LibDems are rightly in the lead over the 'bribery is a crime' issue and the Saudi arms deal, and note with interest that theTories are silent on much of this.

Our strength here partly comes because nobody has thought of trying seriously to bribe us - yet. But some of the issues around the deal will hit us in our political target areas - BAe jobs in Bristol for example, not to mention other defence links in Yeovil and Dunfermline.

We are going to have to look seriously at defence procurement policies and why trying to keep 'British Suppliers' in the forefront has cost the UK so dearly. Otherwise the BAe tar baby will stick to us too if we ever get into range of power. Is the purpose of military procurement to get efficent armed forces with modern equipment that can be depolyed nw and the immediate future; or is it to provide massively subsidised civillian jobs in a select range of industries in key parliamentary seats?

* Lewis Page (2006) 'Lions, Donkeys and Dinosaurs; waste and blundering in the military' Arrow Books. Includes (pp288-289) a skeptical note on LibDem polices and on Paul Keetch.
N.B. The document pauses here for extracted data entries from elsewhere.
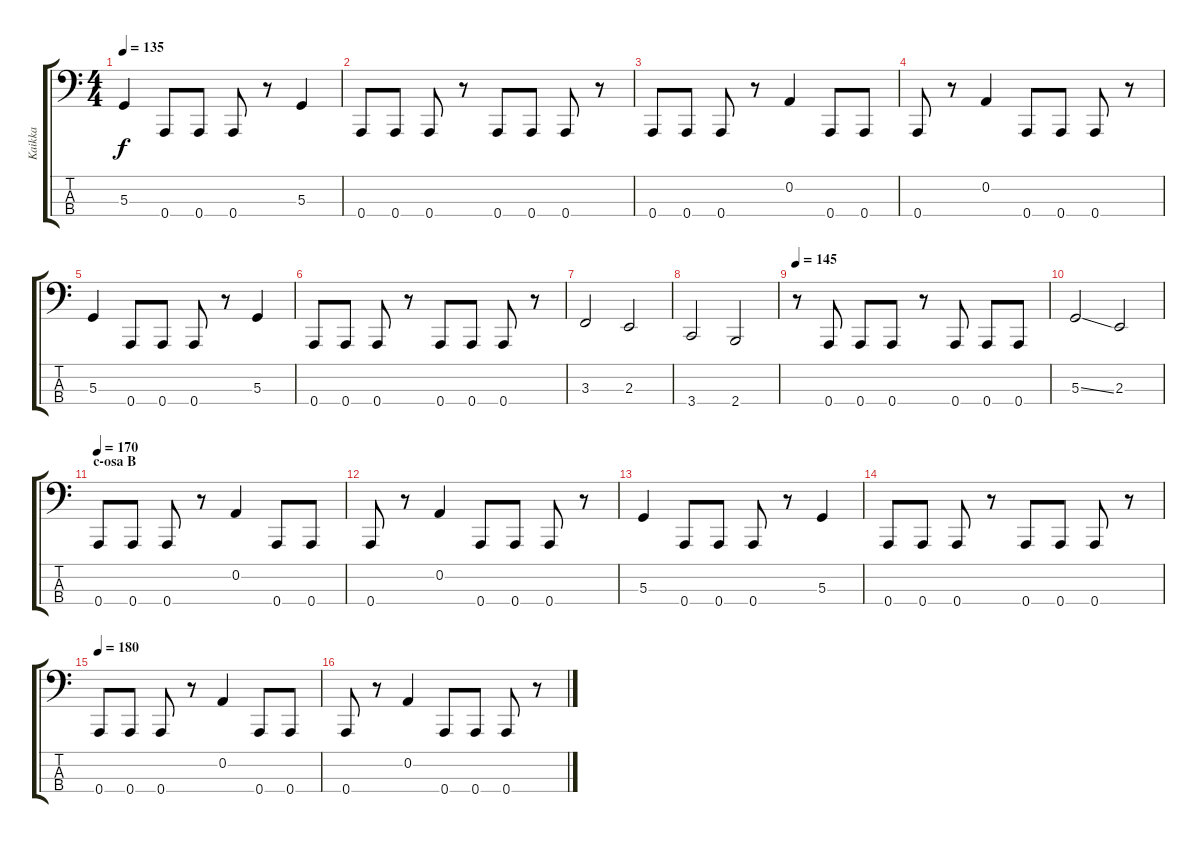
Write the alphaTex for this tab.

\track ("Kaikka" "Kaikka") {instrument electricbasspick}
\staff {score tabs}
\tuning (D2 A1 D1 A0) {hide}
\ts (4 4)
\tempo 135
\clef f4
\ks c
5.3.4{dy f} 0.4.8 0.4.8 0.4.8 r.8 5.3.4 |
0.4.8 0.4.8 0.4.8 r.8 0.4.8 0.4.8 0.4.8 r.8 |
0.4.8 0.4.8 0.4.8 r.8 0.2.4 0.4.8 0.4.8 |
0.4.8 r.8 0.2.4 0.4.8 0.4.8 0.4.8 r.8 |
5.3.4 0.4.8 0.4.8 0.4.8 r.8 5.3.4 |
0.4.8 0.4.8 0.4.8 r.8 0.4.8 0.4.8 0.4.8 r.8 |
3.3.2 2.3.2 |
3.4.2 2.4.2 |
\tempo 145
r.8 0.4.8 0.4.8 0.4.8 r.8 0.4.8 0.4.8 0.4.8 |
5.3{ss}.2 2.3.2 |
\section ("" "c-osa B")
\tempo 170
0.4.8 0.4.8 0.4.8 r.8 0.2.4 0.4.8 0.4.8 |
0.4.8 r.8 0.2.4 0.4.8 0.4.8 0.4.8 r.8 |
5.3.4 0.4.8 0.4.8 0.4.8 r.8 5.3.4 |
0.4.8 0.4.8 0.4.8 r.8 0.4.8 0.4.8 0.4.8 r.8 |
\tempo 180
0.4.8 0.4.8 0.4.8 r.8 0.2.4 0.4.8 0.4.8 |
0.4.8 r.8 0.2.4 0.4.8 0.4.8 0.4.8 r.8
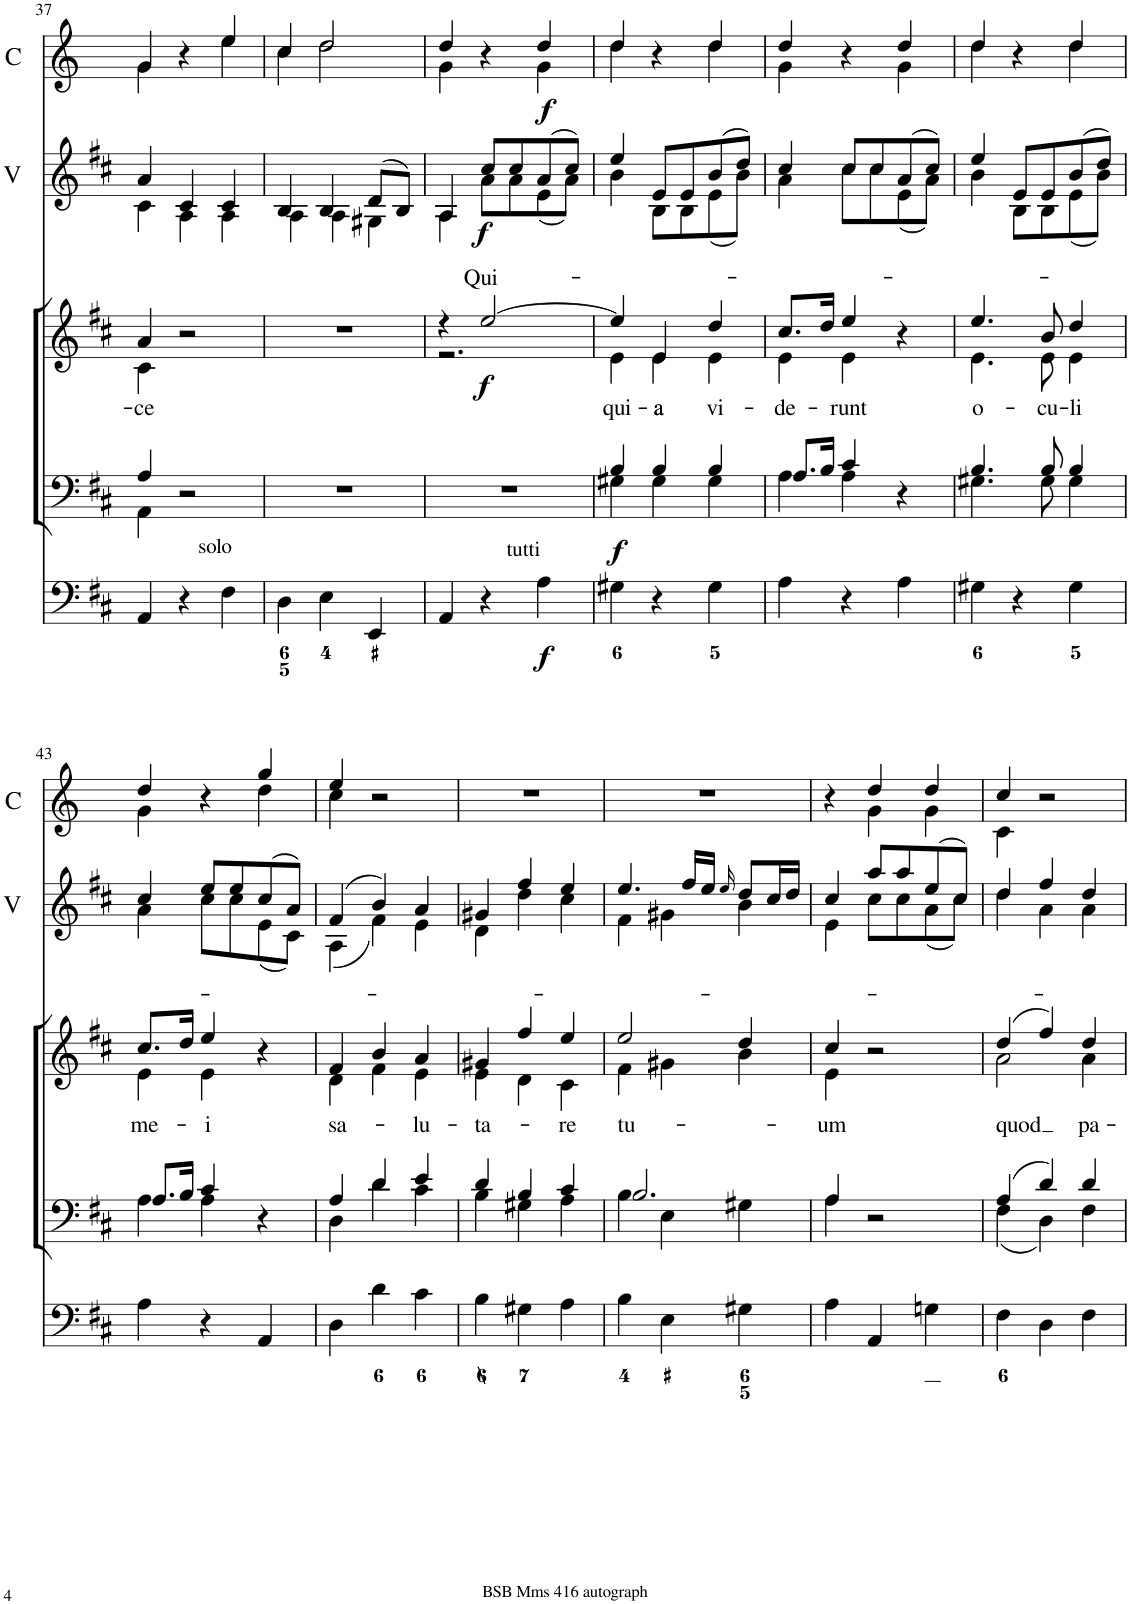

(According to page at the time of purchase the Tornado fighters did not have the correct radar sytems available and operational, so they were ballasted with concrete blocks in the nose where the radar should have been in order to prerve the aircrafts flght trim. This arrangement was known to RAF wags as 'Blue Circle Radar'. When the Saudis were assessing the aircraft it was in this condition... again why did they even consider it?)